The Wall Street Journal just ran a nice little piece on how to go about choosing the right therapist. I love seeing articles like this in publications like that. The article noted there are different types of therapists, therapies, etc and that what works for one person might not work for the next.
I loved that the author suggested becoming an informed consumer when seeing psychotherapy, but readers should know that some of the suggestion questions are not always answerable. For example, it is perfectly appropriate to ask a therapist about his training or her experience in working with your particular symptoms. It is also quite reasonable to ask about the proposed treatment approach, duration of treatment, etc. However some of these questions cannot be answered definitively after just one session. For example, new patients to my practice often ask, at the end of the initial consultation, how long will therapy take. I explain that I really can’t answer that question with much confidence because there are simply too many variables – – known and unknown variables – – that will affect the duration of our work together.
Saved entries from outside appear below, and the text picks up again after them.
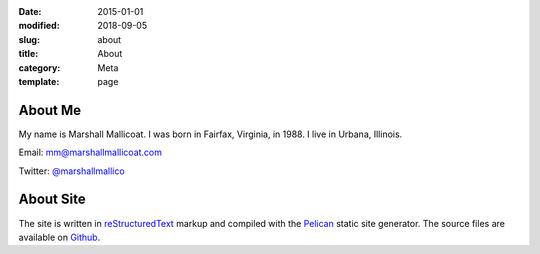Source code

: :date: 2015-01-01
:modified: 2018-09-05
:slug: about
:title: About
:category: Meta
:template: page

About Me
========

My name is Marshall Mallicoat. I was born in Fairfax, Virginia, in 1988.
I live in Urbana, Illinois.

Email: mm@marshallmallicoat.com

Twitter: `@marshallmallico`_

.. _`@marshallmallico`: https://twitter.com/marshallmallico

About Site
==========

The site is written in `reStructuredText`_ markup
and compiled with the `Pelican`_ static site generator.
The source files are available on `Github`_.

.. _`Github`: https://github.com/mmallicoat/marshallmallicoat.com
.. _`Let's Encrypt`: https://letsencrypt.org/
.. _`Pelican`: https://getpelican.com
.. _`reStructuredText`: http://docutils.sourceforge.net/rst.html
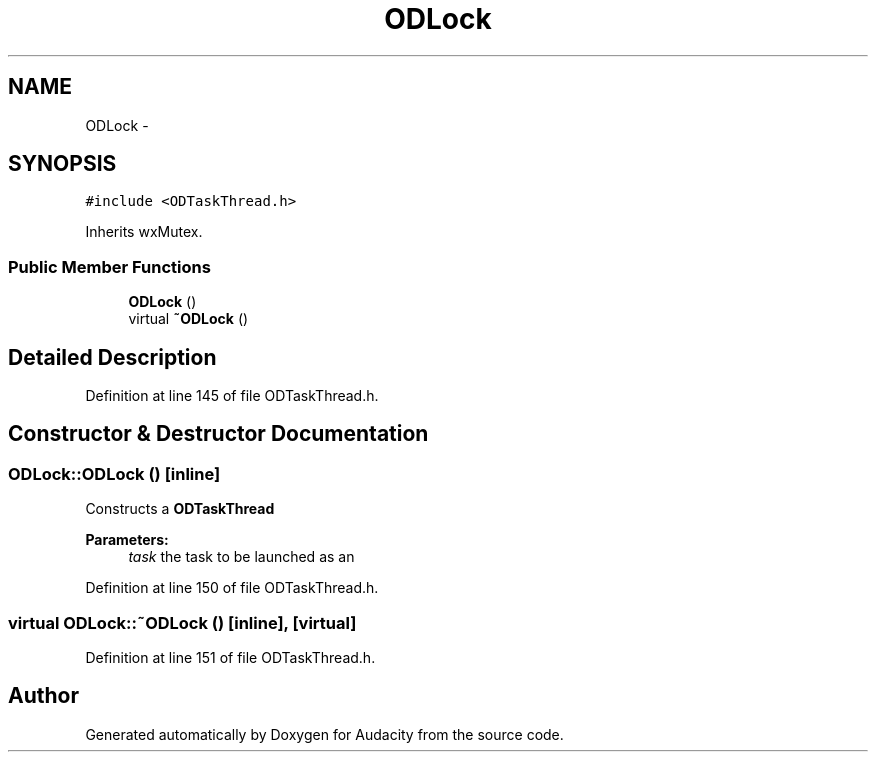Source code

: .TH "ODLock" 3 "Thu Apr 28 2016" "Audacity" \" -*- nroff -*-
.ad l
.nh
.SH NAME
ODLock \- 
.SH SYNOPSIS
.br
.PP
.PP
\fC#include <ODTaskThread\&.h>\fP
.PP
Inherits wxMutex\&.
.SS "Public Member Functions"

.in +1c
.ti -1c
.RI "\fBODLock\fP ()"
.br
.ti -1c
.RI "virtual \fB~ODLock\fP ()"
.br
.in -1c
.SH "Detailed Description"
.PP 
Definition at line 145 of file ODTaskThread\&.h\&.
.SH "Constructor & Destructor Documentation"
.PP 
.SS "ODLock::ODLock ()\fC [inline]\fP"
Constructs a \fBODTaskThread\fP 
.PP
\fBParameters:\fP
.RS 4
\fItask\fP the task to be launched as an 
.RE
.PP

.PP
Definition at line 150 of file ODTaskThread\&.h\&.
.SS "virtual ODLock::~ODLock ()\fC [inline]\fP, \fC [virtual]\fP"

.PP
Definition at line 151 of file ODTaskThread\&.h\&.

.SH "Author"
.PP 
Generated automatically by Doxygen for Audacity from the source code\&.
I add that there are some folks I work with for just a handful of sessions and that is all they need to achieve their desired goals, and there are other people who I have worked with for several years. A key element within longer-term treatment is regularly circling back throughout the therapeutic process and reassessing if it is still appropriate to continue treatment; I would never want to work with a patient (and charge him or her, of course, for services rendered) and have the treatment not be of significant benefit. Ethically, any good psychologist would terminate treatment if s/he feels it is no longer of benefit to the patient.